Having travelled to France with his family, Ollie’s symptoms were worsening, so he decided to seek medical attention. At this point, the lesions on his fingers, face, feet and other areas of his body had become fluid filled. He described that he was in “more pain than he had ever been in his life”.
He continued to say: “It was excruciating. I was crying trying to get out of the car, getting in and even sitting in the car. Walking became so painful.”
After being prescribed paracetamol, to no effect, Ollie was instead given codeine and over time his lesions have started to scab over.
“I am currently using rose hip oil and tee tree oil to prevent any scarring,” Ollie continued. “I am also staying out of the sun, like how you would treat any acne scarring. I also do not scratch or pop them.”
The NHS notes that if symptoms become more severe individuals may need further treatment in hospital, especially if their risk is greater. For example, older people, young children and people with a condition or who are taking a medicine that affects their immune system.
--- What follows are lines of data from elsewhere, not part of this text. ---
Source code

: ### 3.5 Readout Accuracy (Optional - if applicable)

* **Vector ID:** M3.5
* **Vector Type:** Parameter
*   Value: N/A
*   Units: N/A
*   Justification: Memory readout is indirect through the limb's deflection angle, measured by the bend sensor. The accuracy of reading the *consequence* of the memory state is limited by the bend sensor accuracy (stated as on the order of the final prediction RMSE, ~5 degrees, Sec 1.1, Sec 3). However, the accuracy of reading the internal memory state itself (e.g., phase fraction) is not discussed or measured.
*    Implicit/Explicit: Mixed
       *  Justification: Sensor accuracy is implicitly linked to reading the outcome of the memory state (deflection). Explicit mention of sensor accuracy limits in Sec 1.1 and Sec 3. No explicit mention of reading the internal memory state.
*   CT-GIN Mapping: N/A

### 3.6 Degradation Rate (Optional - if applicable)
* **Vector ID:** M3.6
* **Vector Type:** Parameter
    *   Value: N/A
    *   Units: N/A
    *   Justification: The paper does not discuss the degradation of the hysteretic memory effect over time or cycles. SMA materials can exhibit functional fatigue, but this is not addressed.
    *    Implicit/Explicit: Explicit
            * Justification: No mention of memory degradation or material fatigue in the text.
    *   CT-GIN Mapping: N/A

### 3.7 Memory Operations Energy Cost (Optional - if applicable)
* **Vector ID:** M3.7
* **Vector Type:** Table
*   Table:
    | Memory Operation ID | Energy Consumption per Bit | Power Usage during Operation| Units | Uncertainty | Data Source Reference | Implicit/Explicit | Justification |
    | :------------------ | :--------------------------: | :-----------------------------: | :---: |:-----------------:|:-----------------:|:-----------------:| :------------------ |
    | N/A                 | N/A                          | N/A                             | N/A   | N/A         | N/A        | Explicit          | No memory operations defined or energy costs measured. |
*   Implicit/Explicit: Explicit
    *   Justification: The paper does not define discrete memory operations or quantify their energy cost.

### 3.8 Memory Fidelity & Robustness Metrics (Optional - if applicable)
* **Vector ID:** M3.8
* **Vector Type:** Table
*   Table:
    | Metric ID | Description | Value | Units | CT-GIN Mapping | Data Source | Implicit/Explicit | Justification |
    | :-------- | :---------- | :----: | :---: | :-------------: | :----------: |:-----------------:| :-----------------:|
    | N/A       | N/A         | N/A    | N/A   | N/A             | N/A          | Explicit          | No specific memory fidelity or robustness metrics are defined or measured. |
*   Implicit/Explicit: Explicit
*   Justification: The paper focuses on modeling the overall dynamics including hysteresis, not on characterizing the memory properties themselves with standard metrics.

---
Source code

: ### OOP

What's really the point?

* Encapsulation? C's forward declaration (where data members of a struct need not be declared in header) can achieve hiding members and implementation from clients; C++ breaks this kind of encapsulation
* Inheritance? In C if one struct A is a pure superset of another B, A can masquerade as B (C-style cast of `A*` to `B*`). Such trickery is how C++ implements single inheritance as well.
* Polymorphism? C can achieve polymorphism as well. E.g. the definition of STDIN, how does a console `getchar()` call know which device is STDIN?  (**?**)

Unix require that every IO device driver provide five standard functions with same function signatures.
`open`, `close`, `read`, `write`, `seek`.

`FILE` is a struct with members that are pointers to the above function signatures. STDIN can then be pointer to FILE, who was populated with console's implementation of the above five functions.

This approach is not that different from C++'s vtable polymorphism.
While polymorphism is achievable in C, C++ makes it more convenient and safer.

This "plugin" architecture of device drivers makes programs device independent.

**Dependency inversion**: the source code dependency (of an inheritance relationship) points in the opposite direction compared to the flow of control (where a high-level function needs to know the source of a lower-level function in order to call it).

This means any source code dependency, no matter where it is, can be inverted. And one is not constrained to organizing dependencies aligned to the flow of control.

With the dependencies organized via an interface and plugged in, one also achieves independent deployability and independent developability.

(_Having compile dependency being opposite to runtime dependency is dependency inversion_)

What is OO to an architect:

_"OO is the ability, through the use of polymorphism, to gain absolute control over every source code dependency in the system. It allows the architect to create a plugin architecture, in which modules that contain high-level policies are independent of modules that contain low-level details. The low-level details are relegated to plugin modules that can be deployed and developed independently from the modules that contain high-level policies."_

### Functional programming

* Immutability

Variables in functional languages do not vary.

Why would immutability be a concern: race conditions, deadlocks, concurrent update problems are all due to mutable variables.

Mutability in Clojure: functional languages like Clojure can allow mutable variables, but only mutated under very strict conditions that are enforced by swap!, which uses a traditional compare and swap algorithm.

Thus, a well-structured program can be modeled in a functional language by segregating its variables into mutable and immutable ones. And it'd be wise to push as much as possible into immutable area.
Due to the breakout which started in non-endemic countries such as the UK, the NHS is offering smallpox (MVA) vaccination to people who are most likely to be exposed to monkeypox.
As monkeypox is caused by a similar virus to smallpox. The smallpox (MVA) vaccine should give a good level of protection against monkeypox. People who’ve been in close contact with someone who has monkeypox ideally should have the vaccine within four days of contact, but it can be given up to 14 days after.